JOB —
Sum up the bug report in two sentences.

SELECTION —
>> start

Description
Describe the bug
A clear and concise description of what the bug is.
- Not able to run ARM Compute Library properly with ResNet50. (GEMM)
- Also, doesn't seem to accelerate operator kernels comparing to CPU.
Urgency
If there are particular important use cases blocked by this or strict project-related timelines, please share more information and dates. If there are no hard deadlines, please specify none.
I want to use ACL as soon as possible regarding my graduation project.
System information
- OS Platform and Distribution (e.g., Linux Ubuntu 16.04): Linux Ubuntu 16.04 aarch64
- ONNX Runtime installed from (source or binary): Python wheel (cross-compiled)
- ONNX Runtime version: 1.6.0
- Python version: 3.5
- Visual Studio version (if applicable): X
- GCC/Compiler version (if compiling from source): aarch64-linux-gnu-gcc version 6.5.0
- CUDA/cuDNN version: X
- GPU model and memory: X
To Reproduce
- Describe steps/code to reproduce the behavior.
- Attach the ONNX model to the issue (where applicable) to expedite the investigation.
Running ResNet50 using ACLExecutionProvider. (model.onnx)

>> end

DATASET EXTRACT —
>> start

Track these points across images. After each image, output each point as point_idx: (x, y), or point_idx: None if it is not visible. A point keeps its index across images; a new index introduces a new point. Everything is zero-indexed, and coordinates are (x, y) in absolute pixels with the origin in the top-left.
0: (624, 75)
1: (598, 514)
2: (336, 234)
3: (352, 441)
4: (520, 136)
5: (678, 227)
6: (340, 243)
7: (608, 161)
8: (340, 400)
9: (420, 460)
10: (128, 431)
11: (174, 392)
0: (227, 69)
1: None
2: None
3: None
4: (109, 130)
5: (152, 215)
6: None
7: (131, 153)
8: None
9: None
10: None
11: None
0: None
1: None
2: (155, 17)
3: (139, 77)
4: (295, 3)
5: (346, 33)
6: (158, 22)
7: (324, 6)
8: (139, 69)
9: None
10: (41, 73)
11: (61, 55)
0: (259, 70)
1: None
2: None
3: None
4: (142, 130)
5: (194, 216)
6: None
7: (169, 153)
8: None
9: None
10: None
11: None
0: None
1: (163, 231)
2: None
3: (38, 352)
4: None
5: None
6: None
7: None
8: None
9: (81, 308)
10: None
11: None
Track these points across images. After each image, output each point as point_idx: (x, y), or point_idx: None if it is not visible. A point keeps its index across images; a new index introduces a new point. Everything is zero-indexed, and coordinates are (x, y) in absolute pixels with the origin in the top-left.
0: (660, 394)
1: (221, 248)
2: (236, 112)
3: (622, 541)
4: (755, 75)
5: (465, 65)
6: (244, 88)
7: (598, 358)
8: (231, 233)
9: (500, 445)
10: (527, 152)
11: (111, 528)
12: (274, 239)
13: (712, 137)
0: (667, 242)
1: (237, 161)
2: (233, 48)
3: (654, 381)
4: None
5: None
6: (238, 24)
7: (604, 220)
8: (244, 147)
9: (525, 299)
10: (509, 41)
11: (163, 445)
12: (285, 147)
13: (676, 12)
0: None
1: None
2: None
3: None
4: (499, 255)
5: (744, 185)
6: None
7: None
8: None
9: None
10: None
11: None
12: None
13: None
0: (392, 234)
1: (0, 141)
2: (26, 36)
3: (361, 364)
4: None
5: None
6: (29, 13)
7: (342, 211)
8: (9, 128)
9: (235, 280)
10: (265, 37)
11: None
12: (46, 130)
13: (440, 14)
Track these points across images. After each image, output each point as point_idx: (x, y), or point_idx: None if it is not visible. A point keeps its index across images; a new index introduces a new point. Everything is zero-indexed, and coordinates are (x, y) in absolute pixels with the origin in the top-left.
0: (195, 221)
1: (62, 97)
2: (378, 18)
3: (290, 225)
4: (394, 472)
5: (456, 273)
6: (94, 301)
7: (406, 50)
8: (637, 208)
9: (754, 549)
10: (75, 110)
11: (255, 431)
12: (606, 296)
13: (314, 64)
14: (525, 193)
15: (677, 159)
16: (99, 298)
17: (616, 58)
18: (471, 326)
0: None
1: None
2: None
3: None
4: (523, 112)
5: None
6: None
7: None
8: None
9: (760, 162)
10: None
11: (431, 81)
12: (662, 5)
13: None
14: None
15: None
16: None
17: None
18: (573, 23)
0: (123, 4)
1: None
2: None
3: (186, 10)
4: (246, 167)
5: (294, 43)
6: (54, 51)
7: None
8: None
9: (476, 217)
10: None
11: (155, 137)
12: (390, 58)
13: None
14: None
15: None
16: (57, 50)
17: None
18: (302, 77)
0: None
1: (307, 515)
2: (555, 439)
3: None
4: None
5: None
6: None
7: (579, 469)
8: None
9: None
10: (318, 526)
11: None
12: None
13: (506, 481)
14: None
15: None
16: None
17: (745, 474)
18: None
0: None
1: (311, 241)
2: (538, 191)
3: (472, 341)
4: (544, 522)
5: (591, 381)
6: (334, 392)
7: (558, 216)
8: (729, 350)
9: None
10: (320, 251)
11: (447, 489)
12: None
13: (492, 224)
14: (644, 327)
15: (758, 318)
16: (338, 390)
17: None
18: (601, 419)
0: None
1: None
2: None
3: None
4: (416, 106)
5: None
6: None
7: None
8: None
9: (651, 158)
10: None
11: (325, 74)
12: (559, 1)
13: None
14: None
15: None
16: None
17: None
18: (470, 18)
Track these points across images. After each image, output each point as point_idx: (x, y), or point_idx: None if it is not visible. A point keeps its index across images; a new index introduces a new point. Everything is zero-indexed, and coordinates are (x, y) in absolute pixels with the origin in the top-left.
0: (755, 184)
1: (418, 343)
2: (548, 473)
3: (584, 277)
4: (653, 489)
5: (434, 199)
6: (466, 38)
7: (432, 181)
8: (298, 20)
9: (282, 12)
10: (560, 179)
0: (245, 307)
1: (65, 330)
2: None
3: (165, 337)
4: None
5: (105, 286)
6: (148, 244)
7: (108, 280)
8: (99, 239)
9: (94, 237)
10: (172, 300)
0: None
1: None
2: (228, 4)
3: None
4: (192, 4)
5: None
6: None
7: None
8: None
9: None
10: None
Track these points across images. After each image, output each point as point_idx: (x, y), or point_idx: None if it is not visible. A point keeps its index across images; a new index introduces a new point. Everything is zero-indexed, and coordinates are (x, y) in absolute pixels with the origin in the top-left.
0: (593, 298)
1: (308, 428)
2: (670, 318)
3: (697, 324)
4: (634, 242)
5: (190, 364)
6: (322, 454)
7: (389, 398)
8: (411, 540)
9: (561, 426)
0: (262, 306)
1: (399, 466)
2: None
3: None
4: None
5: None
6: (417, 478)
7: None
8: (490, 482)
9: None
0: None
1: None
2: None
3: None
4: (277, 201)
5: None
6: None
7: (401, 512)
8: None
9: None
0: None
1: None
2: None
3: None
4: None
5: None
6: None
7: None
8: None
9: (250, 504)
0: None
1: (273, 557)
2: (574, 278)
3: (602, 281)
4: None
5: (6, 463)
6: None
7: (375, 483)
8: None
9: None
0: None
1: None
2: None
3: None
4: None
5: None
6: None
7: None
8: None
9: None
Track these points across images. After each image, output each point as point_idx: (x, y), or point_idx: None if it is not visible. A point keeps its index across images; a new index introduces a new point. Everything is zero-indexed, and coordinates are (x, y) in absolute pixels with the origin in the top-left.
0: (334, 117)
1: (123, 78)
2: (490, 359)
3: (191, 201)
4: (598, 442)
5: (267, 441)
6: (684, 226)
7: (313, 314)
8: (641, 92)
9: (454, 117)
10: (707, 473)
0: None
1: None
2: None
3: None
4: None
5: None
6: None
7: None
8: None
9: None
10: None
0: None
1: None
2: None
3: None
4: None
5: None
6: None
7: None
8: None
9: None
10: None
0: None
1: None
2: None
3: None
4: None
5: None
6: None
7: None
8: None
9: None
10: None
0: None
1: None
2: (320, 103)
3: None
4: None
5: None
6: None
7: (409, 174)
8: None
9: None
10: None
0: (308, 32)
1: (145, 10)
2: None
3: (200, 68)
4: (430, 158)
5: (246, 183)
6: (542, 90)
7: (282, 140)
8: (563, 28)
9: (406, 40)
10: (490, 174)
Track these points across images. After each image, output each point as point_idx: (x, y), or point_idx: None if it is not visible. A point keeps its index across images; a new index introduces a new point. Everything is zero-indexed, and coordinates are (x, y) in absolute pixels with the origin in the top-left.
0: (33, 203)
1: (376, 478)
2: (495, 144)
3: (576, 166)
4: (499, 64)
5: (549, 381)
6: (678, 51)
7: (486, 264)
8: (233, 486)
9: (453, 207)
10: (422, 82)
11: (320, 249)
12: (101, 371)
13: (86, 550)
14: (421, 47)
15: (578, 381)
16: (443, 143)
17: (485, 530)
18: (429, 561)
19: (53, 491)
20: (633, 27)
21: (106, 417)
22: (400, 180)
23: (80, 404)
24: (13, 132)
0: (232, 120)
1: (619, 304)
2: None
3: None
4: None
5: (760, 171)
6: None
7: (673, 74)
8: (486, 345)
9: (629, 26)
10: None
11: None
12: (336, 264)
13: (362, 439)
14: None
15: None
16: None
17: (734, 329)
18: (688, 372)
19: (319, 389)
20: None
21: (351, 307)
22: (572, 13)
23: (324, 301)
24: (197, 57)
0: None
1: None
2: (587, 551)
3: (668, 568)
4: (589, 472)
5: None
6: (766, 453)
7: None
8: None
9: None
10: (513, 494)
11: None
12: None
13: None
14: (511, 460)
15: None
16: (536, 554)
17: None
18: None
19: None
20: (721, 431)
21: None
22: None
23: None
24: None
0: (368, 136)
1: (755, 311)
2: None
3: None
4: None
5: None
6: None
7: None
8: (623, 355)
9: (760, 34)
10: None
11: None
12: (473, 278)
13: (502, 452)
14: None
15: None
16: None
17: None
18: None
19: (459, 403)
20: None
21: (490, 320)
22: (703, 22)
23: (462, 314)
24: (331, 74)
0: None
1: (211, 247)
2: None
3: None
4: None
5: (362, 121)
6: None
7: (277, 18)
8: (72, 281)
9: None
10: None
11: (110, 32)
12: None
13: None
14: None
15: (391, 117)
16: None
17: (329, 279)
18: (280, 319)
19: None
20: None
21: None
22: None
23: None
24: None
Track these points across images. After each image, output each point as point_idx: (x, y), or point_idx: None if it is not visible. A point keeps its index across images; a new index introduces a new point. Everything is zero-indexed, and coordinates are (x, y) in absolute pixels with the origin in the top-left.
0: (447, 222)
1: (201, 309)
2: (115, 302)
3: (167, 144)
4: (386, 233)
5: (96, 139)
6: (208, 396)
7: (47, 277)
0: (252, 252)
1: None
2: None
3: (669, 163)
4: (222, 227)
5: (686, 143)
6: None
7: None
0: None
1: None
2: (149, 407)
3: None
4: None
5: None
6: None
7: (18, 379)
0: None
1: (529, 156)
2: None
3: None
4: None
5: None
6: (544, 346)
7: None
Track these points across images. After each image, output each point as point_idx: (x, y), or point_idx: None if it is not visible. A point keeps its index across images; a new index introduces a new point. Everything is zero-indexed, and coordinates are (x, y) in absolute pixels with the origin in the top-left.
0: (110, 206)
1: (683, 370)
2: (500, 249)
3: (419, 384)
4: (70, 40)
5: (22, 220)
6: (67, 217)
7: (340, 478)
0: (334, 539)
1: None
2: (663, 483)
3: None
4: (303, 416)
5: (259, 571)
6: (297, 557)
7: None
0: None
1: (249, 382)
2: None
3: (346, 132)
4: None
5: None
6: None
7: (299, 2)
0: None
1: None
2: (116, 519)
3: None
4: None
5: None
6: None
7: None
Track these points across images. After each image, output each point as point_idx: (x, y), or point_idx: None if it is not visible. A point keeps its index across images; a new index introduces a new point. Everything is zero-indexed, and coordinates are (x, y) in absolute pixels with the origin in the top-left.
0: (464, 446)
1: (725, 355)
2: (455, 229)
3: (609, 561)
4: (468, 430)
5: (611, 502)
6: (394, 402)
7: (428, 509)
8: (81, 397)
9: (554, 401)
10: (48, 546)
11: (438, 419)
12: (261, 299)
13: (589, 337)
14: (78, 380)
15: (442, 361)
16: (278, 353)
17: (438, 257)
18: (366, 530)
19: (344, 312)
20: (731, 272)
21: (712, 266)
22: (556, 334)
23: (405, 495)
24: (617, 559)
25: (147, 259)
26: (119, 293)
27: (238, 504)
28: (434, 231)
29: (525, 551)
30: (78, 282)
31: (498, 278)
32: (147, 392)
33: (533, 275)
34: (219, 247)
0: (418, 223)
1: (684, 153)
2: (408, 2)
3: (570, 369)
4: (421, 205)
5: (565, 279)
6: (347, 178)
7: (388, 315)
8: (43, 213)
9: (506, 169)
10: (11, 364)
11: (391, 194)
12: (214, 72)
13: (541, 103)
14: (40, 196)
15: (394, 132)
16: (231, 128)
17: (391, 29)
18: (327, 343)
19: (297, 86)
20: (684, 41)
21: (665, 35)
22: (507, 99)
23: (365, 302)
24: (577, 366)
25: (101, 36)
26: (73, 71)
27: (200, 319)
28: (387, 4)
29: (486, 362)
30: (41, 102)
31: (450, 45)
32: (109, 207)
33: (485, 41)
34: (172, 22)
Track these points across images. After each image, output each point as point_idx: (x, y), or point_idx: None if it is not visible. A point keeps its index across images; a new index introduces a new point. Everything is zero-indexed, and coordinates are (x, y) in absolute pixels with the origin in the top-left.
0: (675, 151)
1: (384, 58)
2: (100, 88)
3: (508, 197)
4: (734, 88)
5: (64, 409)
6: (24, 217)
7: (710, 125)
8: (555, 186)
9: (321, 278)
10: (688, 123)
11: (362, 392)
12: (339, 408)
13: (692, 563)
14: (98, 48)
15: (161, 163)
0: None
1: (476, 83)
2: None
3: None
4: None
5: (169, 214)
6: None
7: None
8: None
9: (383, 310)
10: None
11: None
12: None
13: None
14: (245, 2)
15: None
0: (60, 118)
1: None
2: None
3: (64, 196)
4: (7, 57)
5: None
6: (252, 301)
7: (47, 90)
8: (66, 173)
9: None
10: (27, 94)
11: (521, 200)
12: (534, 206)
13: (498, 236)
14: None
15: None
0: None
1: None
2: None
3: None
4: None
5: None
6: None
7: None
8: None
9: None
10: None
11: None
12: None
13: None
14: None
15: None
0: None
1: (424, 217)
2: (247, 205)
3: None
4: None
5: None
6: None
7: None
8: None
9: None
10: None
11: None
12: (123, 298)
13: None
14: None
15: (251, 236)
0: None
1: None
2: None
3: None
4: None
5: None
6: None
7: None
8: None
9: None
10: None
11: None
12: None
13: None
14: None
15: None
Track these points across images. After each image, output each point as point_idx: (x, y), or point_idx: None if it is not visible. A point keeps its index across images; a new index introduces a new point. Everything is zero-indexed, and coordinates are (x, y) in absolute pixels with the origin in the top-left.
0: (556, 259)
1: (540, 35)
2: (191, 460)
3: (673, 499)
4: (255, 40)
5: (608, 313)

>> end

WORKED SOLUTION —
The ARM Compute Library can't run ResNet50 properly (GEMM) and doesn't seem to speed up operator kernels compared to the CPU, and the writer wants to use it as soon as possible for a graduation project. The problem shows up when running ResNet50 with ACLExecutionProvider on Linux Ubuntu 16.04 aarch64, using ONNX Runtime 1.6.0 from a cross-compiled Python wheel, Python 3.5, and aarch64-linux-gnu-gcc version 6.5.0.